"""

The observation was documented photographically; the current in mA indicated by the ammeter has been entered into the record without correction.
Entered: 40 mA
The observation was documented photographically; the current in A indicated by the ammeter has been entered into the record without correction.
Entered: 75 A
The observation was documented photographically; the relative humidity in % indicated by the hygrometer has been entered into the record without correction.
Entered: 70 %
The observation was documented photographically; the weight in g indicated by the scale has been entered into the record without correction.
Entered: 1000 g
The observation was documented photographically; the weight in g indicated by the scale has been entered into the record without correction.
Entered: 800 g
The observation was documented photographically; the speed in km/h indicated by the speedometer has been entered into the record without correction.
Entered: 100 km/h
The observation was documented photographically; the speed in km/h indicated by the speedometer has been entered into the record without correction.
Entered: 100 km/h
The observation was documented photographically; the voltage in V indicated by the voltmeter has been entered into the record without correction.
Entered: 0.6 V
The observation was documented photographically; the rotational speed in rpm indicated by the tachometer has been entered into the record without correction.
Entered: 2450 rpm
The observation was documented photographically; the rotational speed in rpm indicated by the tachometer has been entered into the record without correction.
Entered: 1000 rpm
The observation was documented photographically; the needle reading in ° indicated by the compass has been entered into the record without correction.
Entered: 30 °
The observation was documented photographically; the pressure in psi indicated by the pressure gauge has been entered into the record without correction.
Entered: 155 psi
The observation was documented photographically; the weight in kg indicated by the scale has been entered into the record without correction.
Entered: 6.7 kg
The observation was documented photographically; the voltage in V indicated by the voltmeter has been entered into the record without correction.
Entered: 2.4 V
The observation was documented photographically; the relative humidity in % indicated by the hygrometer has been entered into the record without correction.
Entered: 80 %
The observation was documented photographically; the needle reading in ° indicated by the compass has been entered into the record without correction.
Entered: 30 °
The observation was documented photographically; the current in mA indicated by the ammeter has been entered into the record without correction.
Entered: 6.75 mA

"""

§ ACTIVITY
Transcribe all of the material above line for line, keeping every word, value and unit unchanged.

§ RESULT BELOW
The observation was documented photographically; the current in mA indicated by the ammeter has been entered into the record without correction.
Entered: 40 mA
The observation was documented photographically; the current in A indicated by the ammeter has been entered into the record without correction.
Entered: 75 A
The observation was documented photographically; the relative humidity in % indicated by the hygrometer has been entered into the record without correction.
Entered: 70 %
The observation was documented photographically; the weight in g indicated by the scale has been entered into the record without correction.
Entered: 1000 g
The observation was documented photographically; the weight in g indicated by the scale has been entered into the record without correction.
Entered: 800 g
The observation was documented photographically; the speed in km/h indicated by the speedometer has been entered into the record without correction.
Entered: 100 km/h
The observation was documented photographically; the speed in km/h indicated by the speedometer has been entered into the record without correction.
Entered: 100 km/h
The observation was documented photographically; the voltage in V indicated by the voltmeter has been entered into the record without correction.
Entered: 0.6 V
The observation was documented photographically; the rotational speed in rpm indicated by the tachometer has been entered into the record without correction.
Entered: 2450 rpm
The observation was documented photographically; the rotational speed in rpm indicated by the tachometer has been entered into the record without correction.
Entered: 1000 rpm
The observation was documented photographically; the needle reading in ° indicated by the compass has been entered into the record without correction.
Entered: 30 °
The observation was documented photographically; the pressure in psi indicated by the pressure gauge has been entered into the record without correction.
Entered: 155 psi
The observation was documented photographically; the weight in kg indicated by the scale has been entered into the record without correction.
Entered: 6.7 kg
The observation was documented photographically; the voltage in V indicated by the voltmeter has been entered into the record without correction.
Entered: 2.4 V
The observation was documented photographically; the relative humidity in % indicated by the hygrometer has been entered into the record without correction.
Entered: 80 %
The observation was documented photographically; the needle reading in ° indicated by the compass has been entered into the record without correction.
Entered: 30 °
The observation was documented photographically; the current in mA indicated by the ammeter has been entered into the record without correction.
Entered: 6.75 mA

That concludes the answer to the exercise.